Consider leadership as a stochastic art. Leaders lead people, none of whom they have created. Leaders lead organizations, few of which they have created. Leaders influence people, all of whom have their own worldview and understanding of how life should function. Leaders work to make change happen, all the while wondering how others will respond to that change. Leaders see a different future for their organization, a future which can only be achieved through changes in people, all of whom the leader has not created or made. People and organizations are, in Crawford's words, variable and complex...they are not fully knowable...they react on their own...they react differently in different situations...leaders cannot produce change, they can only promote it.

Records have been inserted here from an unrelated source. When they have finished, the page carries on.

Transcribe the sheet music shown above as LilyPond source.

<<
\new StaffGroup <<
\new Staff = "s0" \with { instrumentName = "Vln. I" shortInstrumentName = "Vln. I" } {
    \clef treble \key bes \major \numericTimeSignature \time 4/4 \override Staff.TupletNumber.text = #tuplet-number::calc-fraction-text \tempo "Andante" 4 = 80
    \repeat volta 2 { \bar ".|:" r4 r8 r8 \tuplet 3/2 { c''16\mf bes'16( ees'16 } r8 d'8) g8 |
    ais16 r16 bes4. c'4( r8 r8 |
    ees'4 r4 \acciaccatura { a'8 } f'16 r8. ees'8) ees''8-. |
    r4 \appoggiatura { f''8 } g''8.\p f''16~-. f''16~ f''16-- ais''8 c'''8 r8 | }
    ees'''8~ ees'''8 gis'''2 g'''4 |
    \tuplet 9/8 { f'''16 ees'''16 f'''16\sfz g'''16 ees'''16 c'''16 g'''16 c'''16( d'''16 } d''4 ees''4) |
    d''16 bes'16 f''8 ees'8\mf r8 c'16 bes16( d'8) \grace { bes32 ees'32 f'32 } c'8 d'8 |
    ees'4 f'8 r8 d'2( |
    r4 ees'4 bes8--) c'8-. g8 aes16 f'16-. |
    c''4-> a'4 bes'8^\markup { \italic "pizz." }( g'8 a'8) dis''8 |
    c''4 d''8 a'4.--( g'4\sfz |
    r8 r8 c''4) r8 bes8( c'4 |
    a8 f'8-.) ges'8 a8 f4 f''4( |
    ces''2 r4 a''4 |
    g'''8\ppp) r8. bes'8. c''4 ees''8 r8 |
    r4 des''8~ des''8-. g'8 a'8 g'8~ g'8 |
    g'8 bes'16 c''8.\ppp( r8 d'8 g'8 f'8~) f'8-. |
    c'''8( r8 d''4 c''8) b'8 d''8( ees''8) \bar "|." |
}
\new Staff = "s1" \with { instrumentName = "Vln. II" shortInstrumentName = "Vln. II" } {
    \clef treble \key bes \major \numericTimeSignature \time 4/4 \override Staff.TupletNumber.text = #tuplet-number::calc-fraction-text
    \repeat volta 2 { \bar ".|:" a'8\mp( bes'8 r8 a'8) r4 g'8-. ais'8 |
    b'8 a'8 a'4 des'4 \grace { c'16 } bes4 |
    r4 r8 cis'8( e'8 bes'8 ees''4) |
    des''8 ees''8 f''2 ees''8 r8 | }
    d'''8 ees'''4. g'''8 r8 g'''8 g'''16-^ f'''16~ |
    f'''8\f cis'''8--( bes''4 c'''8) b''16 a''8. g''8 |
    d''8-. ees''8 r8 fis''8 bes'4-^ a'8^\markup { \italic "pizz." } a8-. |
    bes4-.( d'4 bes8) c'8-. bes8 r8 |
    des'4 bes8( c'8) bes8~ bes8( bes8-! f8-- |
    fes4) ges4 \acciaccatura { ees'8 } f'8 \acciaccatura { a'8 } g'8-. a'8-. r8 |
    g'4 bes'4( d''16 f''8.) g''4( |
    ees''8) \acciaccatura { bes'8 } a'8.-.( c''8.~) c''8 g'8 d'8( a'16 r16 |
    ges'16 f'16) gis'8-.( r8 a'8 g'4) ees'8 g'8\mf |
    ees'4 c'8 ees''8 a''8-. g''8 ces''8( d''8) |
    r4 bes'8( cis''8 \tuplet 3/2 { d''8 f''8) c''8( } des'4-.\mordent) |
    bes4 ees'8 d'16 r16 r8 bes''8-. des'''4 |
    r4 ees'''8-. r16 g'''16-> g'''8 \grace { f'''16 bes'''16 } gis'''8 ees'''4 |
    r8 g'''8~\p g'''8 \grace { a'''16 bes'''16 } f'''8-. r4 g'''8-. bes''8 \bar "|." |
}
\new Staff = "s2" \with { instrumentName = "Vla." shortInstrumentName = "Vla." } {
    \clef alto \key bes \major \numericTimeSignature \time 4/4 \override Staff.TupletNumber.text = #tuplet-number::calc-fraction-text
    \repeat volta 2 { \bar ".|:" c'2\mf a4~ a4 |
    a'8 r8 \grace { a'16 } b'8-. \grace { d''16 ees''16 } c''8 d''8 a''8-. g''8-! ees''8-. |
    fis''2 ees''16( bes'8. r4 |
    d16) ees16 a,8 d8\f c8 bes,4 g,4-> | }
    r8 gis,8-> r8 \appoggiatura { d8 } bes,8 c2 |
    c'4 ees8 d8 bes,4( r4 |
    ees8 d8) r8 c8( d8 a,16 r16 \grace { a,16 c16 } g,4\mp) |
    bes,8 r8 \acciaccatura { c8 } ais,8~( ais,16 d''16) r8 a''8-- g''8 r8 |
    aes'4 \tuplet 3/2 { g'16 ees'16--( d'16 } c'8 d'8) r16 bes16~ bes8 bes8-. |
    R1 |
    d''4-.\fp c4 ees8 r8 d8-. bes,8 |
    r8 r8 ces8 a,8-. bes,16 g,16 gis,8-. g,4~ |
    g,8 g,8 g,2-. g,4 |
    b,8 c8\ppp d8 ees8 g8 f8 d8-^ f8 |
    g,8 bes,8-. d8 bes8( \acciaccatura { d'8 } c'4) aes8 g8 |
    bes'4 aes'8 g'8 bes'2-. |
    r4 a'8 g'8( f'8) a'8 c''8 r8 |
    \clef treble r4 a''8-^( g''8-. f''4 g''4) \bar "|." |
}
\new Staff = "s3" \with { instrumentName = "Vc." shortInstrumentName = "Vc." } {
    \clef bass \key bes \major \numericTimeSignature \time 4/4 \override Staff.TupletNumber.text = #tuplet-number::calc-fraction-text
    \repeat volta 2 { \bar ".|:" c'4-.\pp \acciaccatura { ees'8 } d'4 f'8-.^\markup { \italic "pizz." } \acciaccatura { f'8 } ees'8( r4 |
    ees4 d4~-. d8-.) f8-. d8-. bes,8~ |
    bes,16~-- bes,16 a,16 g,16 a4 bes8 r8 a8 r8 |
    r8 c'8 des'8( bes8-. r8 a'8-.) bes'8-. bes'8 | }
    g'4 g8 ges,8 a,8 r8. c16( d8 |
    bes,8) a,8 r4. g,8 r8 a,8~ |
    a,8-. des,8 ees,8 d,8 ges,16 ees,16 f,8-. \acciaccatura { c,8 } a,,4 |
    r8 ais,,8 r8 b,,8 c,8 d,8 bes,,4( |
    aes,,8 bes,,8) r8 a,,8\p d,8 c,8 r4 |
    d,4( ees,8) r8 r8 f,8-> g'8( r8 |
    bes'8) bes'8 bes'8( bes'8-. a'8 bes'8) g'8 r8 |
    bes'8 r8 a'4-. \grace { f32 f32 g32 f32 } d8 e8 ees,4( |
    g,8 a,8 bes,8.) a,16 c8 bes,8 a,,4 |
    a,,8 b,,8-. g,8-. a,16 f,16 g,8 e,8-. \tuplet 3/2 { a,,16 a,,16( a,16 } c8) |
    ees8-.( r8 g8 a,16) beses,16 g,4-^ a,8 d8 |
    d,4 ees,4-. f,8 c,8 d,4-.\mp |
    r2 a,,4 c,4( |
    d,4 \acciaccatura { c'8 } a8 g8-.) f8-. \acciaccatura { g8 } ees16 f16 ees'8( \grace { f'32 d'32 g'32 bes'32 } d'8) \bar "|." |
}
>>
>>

So consider what it means for a leader to be "attentive in the way of a conversation rather than assertive in the way of a demonstration." Skills needed to do this include listening, asking good questions, collaborating, inviting different voices to the table, observing, believing one might be wrong from time to time, letting others take the lead, being transparent, being optimistic, showing empathy, and working to develop others. As you watch other leaders (and yourself) over these next few days, see how many times these people engage in demonstration rather than conversation. When you observe one or the other, ask yourself why that happened that way - and what you can do to promote a change of behavior in that other person...or in the organization...or in yourself. If you catch yourself demonstrating rather than conversing, stop and apologize to the other person, and see if you can exhibit behavior which is more conversational than demonstrative.